Material for this exercise:
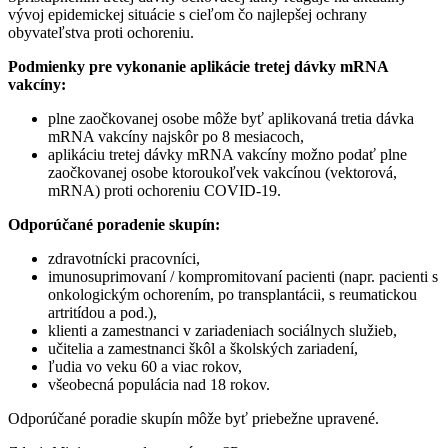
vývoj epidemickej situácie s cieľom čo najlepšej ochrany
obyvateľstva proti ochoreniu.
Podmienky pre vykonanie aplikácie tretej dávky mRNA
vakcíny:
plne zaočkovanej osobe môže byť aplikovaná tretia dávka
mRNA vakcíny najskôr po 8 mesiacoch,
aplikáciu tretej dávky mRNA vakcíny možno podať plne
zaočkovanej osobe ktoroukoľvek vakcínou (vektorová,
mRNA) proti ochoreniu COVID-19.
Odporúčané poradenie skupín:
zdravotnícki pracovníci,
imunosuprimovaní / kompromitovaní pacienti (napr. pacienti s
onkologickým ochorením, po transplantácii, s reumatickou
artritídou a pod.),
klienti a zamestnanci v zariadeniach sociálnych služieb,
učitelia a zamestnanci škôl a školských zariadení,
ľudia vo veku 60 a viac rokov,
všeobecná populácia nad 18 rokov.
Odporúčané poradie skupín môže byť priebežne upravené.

==

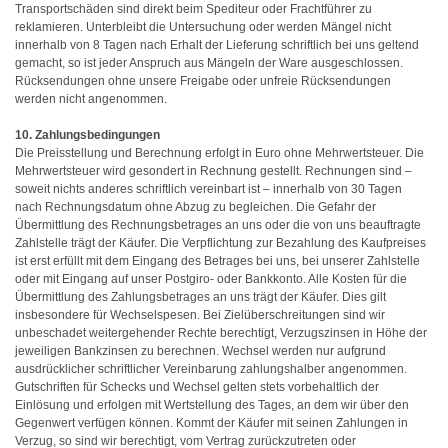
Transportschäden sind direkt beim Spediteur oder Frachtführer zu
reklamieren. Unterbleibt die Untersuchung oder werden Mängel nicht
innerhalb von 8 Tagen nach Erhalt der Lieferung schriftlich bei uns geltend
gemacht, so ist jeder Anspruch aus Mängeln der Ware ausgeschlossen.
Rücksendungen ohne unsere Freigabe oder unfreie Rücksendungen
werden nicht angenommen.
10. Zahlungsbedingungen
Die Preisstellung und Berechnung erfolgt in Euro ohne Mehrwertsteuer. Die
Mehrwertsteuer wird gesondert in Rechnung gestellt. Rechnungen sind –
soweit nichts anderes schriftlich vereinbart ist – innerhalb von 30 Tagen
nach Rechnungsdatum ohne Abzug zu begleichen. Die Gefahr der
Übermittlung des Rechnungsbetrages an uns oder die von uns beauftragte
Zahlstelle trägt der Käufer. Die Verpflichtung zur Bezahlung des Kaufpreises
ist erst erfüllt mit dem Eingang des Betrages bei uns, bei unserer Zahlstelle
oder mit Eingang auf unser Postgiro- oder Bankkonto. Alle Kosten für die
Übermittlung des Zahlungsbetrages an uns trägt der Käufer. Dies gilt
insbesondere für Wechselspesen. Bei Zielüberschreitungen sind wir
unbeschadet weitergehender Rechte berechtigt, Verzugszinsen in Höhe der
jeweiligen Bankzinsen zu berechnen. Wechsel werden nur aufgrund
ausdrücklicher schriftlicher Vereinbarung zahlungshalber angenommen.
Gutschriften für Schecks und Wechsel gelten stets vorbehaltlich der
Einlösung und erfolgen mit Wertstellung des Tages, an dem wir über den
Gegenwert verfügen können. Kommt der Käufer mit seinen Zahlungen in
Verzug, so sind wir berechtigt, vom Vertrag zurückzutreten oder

Task: Retype exactly the lines of the data above that fall between the line with "vývoj epidemickej situácie" and the line with "mRNA vakcíny najskôr", inclusive, and add nothing.

Reply:
vývoj epidemickej situácie s cieľom čo najlepšej ochrany
obyvateľstva proti ochoreniu.
Podmienky pre vykonanie aplikácie tretej dávky mRNA
vakcíny:
plne zaočkovanej osobe môže byť aplikovaná tretia dávka
mRNA vakcíny najskôr po 8 mesiacoch,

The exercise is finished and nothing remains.